Onwards into a new decade
A decade ago, late 2009, I moved to Perth from Melbourne. It is hard to see that person in me today – as one friend put it, it’s like day and night. I arrived in Perth alone, unsure, insecure. The only people I knew here lived an hour away.
It reminded me of landing in Perth 21 years ago. I knew no-one and had 2 weeks to find somewhere to live. I was tired, afraid, alone and wondering why I had left everyone and everything I knew and loved to come here. I was driven by fear – the main reason I left Africa was fear based. Fear dictated what I could and could not do and my life was very limited as all my energy went into surviving each day.
Here I was again, in Perth, a little older, and one would hope wiser but still driven by fear – fear of failing; of losing my job; of starting over. I had a comfortable life in Melbourne; a strong support circle.
I began the decade in pain – serious pain – needing heavy painkillers to sleep. I had two knee surgeries until I finally convinced the doctor to do a full knee replacement. By this time i was hobbling and needed a walking stick to get around. The new knee gave me a new lease on life. I could climb stairs again and walk on the beach; sleep without pain killers; lose the walking stick.
I have had cataract surgery in both eyes and for the first time since I was a teenager, no longer need glasses to see. I see in HD now – being able to see individual leaves on a tree is amazing – and the colours- what can I say? So thankful for the cataracts and that it was not something more serious.
I now have hearing aids and can’t believe how much I was missing. I can hear the leaves rustling in the wind, a clock ticking, conversations in a group setting and can turn the volume down in my car. Technology is amazing and I am grateful for it and how it has helped me in countless ways.
The past decade and last five years, particularly, have been some of the hardest of my life. My dad died and my complex PTSD when into overdrive. I woke up every day wondering if that would be the day I would end it all. But along the way, here in Perth I had made friends, bought my first house and begun to settle.
I was adopted as ‘Grandma Su’ for a little while by a beautiful little girl and her mom until they relocated to Sydney. I have been adopted by another family as ‘aunty Su’ and know I am loved and wanted.
In the darkest times, people have rallied around me, sometimes not even knowing that the unplanned visit, or phone call or invite for a coffee actually saved my life. The PTSD was so bad I didn’t think I could continue to work as it was harder and harder for me to leave the house.
Then one day a work, one of the bosses took me for a coffee and started to help in making changes like working from home one day a week. She also asked me to make an appointment via the employee assistance program to see a counsellor. It took a lot of courage to make that first call but it was the best thing I could have done.
I met M – an amazing, caring, insightful psychologist who did not minimise what I was experiencing and started me on the road to recovery. M taught me that PTSD is not merely a mental illness. When we experience trauma, it is not restricted to our minds – all of you is traumatised- body, mind, spirit and emotions and to truly heal meant more than simply treating the mind. She taught me about mindfulness and identifying triggers and showed me exercises that could help when I felt the panic start.
Although my sessions with M were limited, she started me on the road to real recovery and I am forever grateful to her for that. I saw another therapist for a while and when she went on maternity leave was then referred to C. I am so thankful for that referral and that I actually made the call. C immediately started to help me change the script I had of myself. I often felt foolish but persevered nonetheless and today, the script is more true than the one I entered her office with that first day.
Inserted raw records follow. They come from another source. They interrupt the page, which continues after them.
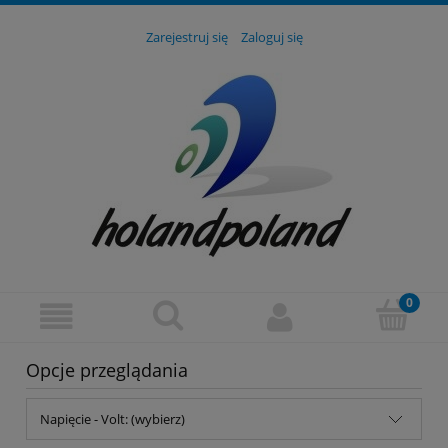
Zarejestruj się
Zaloguj się
Opcje przeglądania
Napięcie - Volt: (wybierz)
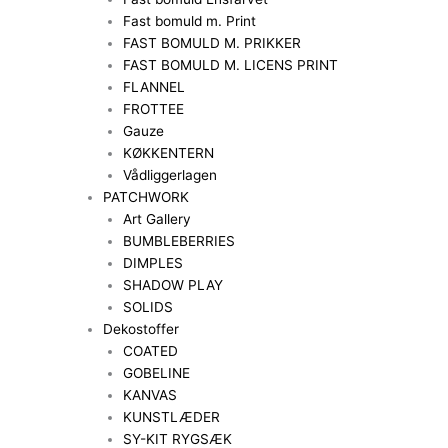
Fast bomuld m. Print
FAST BOMULD M. PRIKKER
FAST BOMULD M. LICENS PRINT
FLANNEL
FROTTEE
Gauze
KØKKENTERN
Vådliggerlagen
PATCHWORK
Art Gallery
BUMBLEBERRIES
DIMPLES
SHADOW PLAY
SOLIDS
Dekostoffer
COATED
GOBELINE
KANVAS
KUNSTLÆDER
SY-KIT RYGSÆK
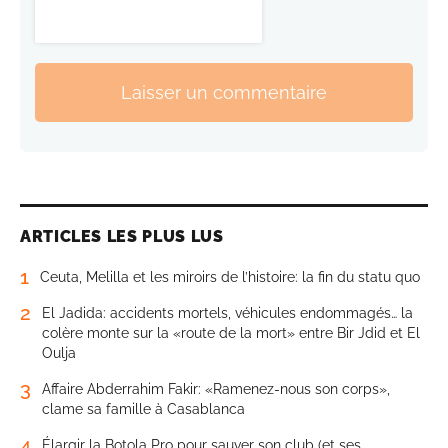
Laisser un commentaire
ARTICLES LES PLUS LUS
1
Ceuta, Melilla et les miroirs de l’histoire: la fin du statu quo
2
El Jadida: accidents mortels, véhicules endommagés… la
colère monte sur la «route de la mort» entre Bir Jdid et El
Oulja
3
Affaire Abderrahim Fakir: «Ramenez-nous son corps»,
clame sa famille à Casablanca
4
Élargir la Botola Pro pour sauver son club (et ses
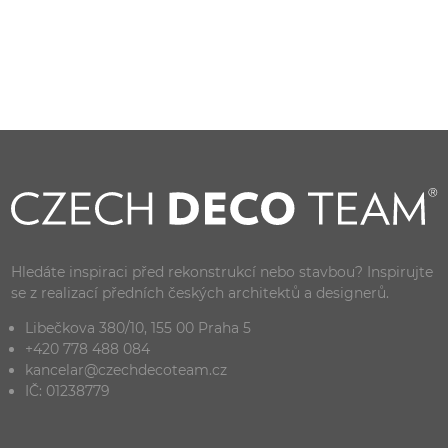
Hledáte inspiraci před rekonstrukcí nebo stavbou? Inspirujte
se z realizací předních českých architektů a designerů.
Libečkova 380/10, 155 00 Praha 5
+420 778 488 084
kancelar@czechdecoteam.cz
IČ: 01238779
C has helped me to recognise the fractured person I was and begin to integrate. She continued to help me identify triggers and change the narrative around them. She has given me additional tools to manage and even overcome PTSD symptoms until I am now in the space where I no longer believe PTSD is a life sentence. She recommended books to read and they have been literally life changing.
So while I started the last decade with thoughts of death, driven by fear, I end it with hope and thoughts of life. I am content, happy, comfortable in my home. I still have my moments, still have triggers, but have tools and strategies to deal with them. I have found a family and a home here in Perth and am so thankful for the people in my life that have helped me to become this better, truer version of myself. I bought a house and made it a home. I have lost friends, made friends, started to put down roots and belong. I know I am accepted and loved. I laugh more, play more, interact more. I love my life.
I have learnt about the power of forgiveness; the importance of self-compassion; the difference between guilt and shame. I have learnt to let go of the past and spend more time in the present. I have learnt that community is important. We need each other and life really is better together. I have learnt to let go of the things i cannot control or cannot change.
I turned 60 last year, and suddenly realise I do not have to prove myself to anyone anymore. I am comfortable in my own skin probably for the first time in my life.
My word for the year is rest. It has been a long, hard battle to get to this point in my life and I am taking time to just enjoy being. No more striving – to prove myself; to fit in; to win approval. I am just being me – comfortable in my own skin.